The question here is how to avoid the double redirection created by rules above in cases like the one below:
- browsers asks for
http://mydomain.com/path/index.html
- server sends
301
header to redircet browser to http://mydomain.com/path/
- then browser requests
http://mydomain.com/path/
- now the server sends
301
header to redircet browser to http://www.mydomain.com/path/
This is obviously not very smart cause a poor user who is asking http://mydomain.com/path/index.html
would be double redirected, and he would feel page goes too slow. Moreover Googlebot might stop following the link cause to the double redircetion (I'm not sure on this last one and I don't want to get into a discussion on this, it's just another possible issue.)
Thanks!
*To whom it might be interested:
NC
is used to redirect also
uppercased files i.e. INDEX.HTML
/
InDeX.HtM
NE
is used
to avoid double url encoding I avoid
http://.../index.html?hello=ba%20be
to be redirected to
http://.../index.html?hello=ba%2520be
QSA
is used to redirect
also queries, i.e.
http://.../index.html?hello=babe
to
http://.../?hello=babe
(not needed thanks to anubhava answer)
To avoid double redirection have another rule in .htaccess file that meets both conditions like this:
Options +FollowSymlinks -MultiViews
RewriteEngine on
RewriteCond %{HTTP_HOST} !^www\. [NC]
RewriteCond %{REQUEST_URI} ^(.*/)index\.html$ [NC]

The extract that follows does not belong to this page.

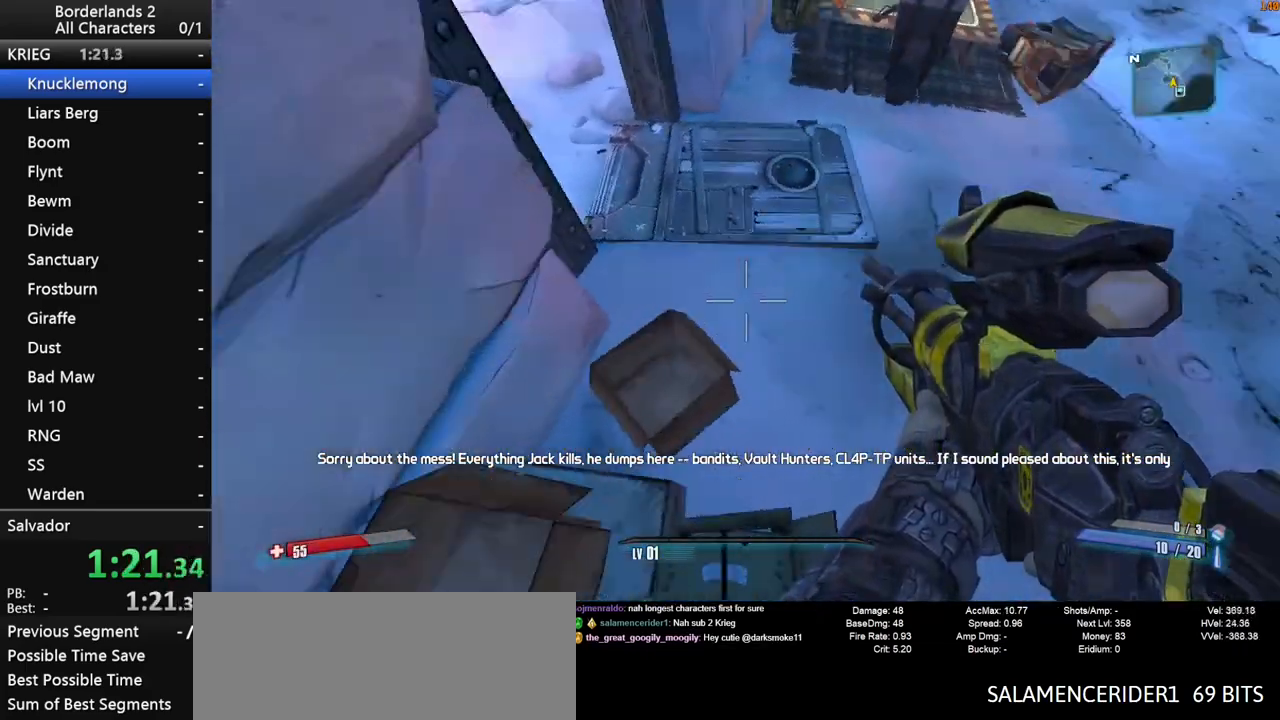
{"keys": ["shift", "w"], "mouse": [], "mouse_move": "still", "events": [[133, "e", "up"], [133, "shift", "down"], [133, "w", "down"]]}
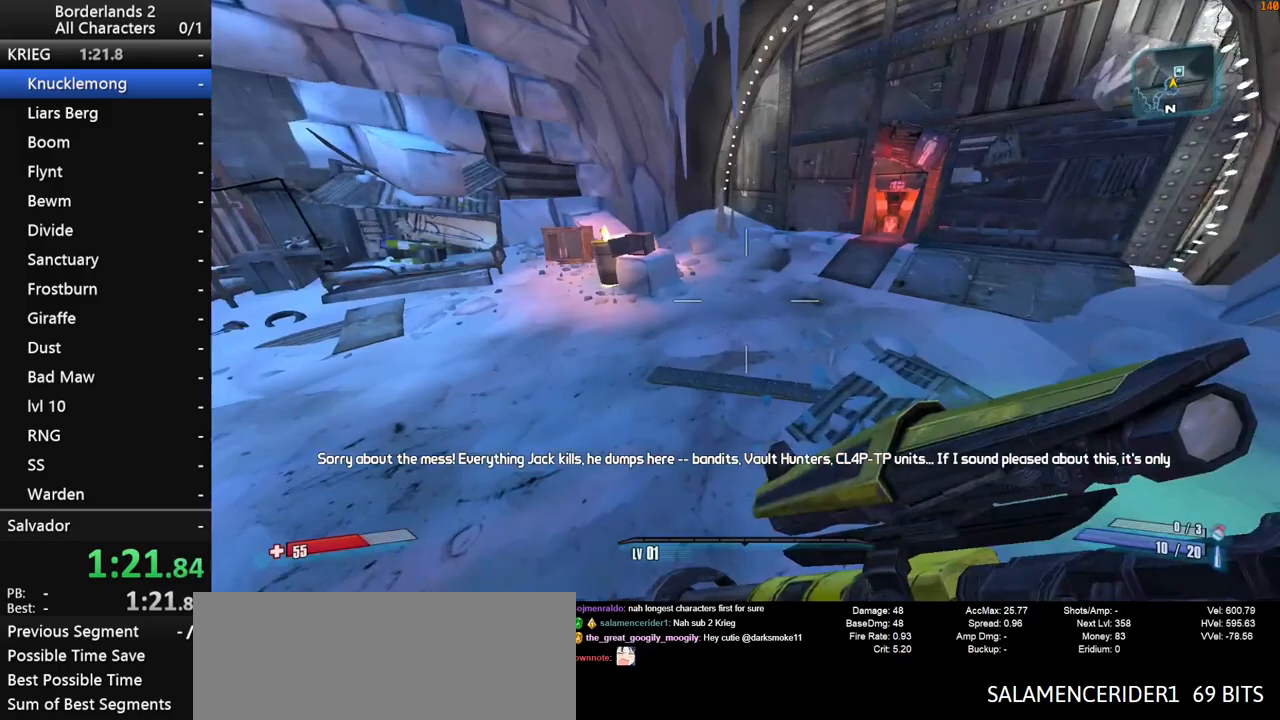
{"keys": [], "mouse": [], "mouse_move": "left", "events": [[50, "a", "down"], [183, "shift", "up"], [333, "a", "up"], [367, "w", "up"]]}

RewriteRule . http://www.%{HTTP_HOST}%1 [R=301,NE,L]
RewriteCond %{HTTP_HOST} !^www\. [NC]
RewriteRule . http://www.%{HTTP_HOST}%{REQUEST_URI} [NE,R=301,L]
RewriteCond %{REQUEST_URI} ^(.*/)index\.html$ [NC]
RewriteRule . %1 [R=301,NE,L]
So if input URL is http://mydomain.com/path/index.html
then both the conditions get satisfied in the first rule here and there will be 1 single redirect (301) to http://www.mydomain.com/path/
.
Also I believe QSA
flag is not really needed above since you are NOT manipulating query string.
A better solution would be to place the index.html rule ahead of the www rule and inside the index.html rule ADD the www prefix to the destination url. This way someone looking for http://domain.com/index.html would get sent to http://www.domain.com/ by the FIRST rule. The second (www) rule would then only apply if index AND www are missing, which is again only one redirect.
Remove the L
flag from the prior rule? L
forces the rule parsing to stop (when the rule is matched) and thus send the first rewritten URL without applying the second rule.
The rules are applied sequentially from top to bottom, each rewriting the URL again if it matches the rule's conditions and pattern.
RewriteCond %{HTTP_HOST} !^www\. [NC]
RewriteRule ^ http://www.%{HTTP_HOST}%{REQUEST_URI} [R=301]
RewriteRule ^(.*/)index\.html?$ $1 [NC,QSA,R=301,NE,L]
Hence the above will first add the www
and then remove the index.html?
, before sending the new URL; A single redirect for all the rules.